# PROBLEM REQUIREMENTS
Return exactly the lines of the records below, starting at the line that contains "are all on the" and ending at the line that contains "people out.", with both of those lines kept.

Saved data entries
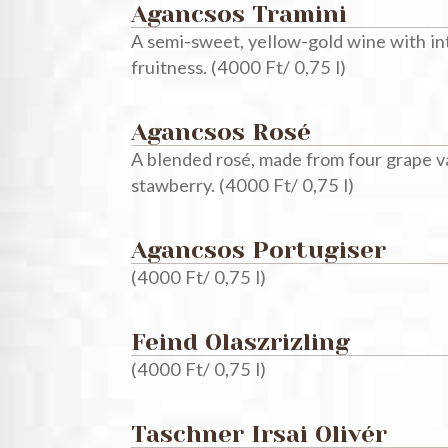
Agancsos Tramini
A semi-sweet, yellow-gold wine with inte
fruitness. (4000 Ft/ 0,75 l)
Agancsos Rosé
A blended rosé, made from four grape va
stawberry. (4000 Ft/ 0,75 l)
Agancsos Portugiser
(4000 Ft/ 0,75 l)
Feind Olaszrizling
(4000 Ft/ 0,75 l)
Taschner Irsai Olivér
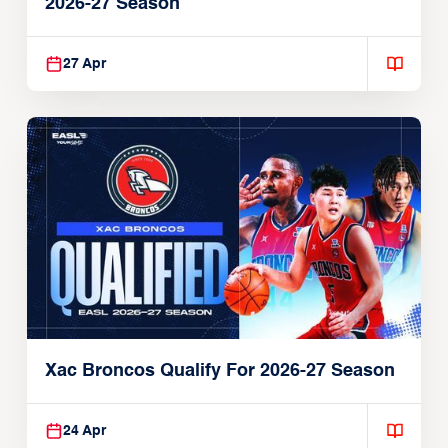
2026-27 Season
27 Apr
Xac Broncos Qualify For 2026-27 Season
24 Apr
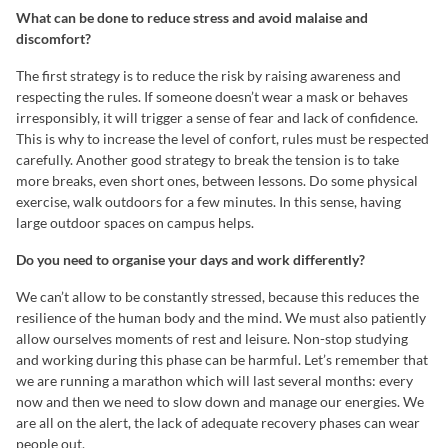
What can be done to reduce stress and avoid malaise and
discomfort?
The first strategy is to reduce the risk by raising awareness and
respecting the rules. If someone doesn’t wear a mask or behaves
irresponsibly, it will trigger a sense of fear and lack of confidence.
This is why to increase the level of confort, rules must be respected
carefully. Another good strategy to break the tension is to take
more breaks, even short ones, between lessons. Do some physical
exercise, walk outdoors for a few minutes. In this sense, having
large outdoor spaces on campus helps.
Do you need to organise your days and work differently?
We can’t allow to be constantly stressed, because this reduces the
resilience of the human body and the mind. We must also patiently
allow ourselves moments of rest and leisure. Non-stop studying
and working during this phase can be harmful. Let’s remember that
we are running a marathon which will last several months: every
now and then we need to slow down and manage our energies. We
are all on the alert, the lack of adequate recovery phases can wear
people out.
--
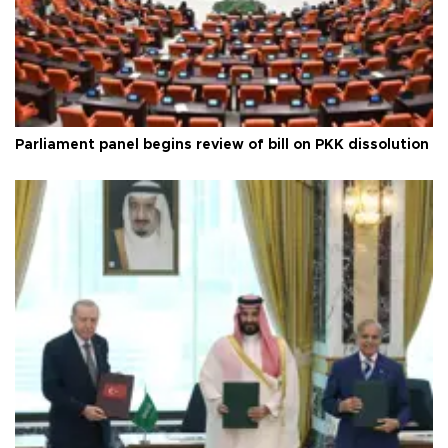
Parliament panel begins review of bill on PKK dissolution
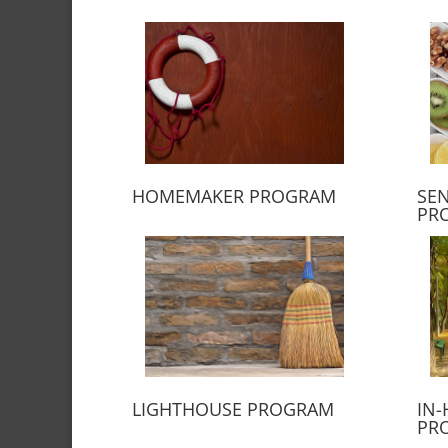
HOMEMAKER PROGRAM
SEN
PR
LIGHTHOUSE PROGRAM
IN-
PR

# EXERCISE ANSWER
are all on the alert, the lack of adequate recovery phases can wear
people out.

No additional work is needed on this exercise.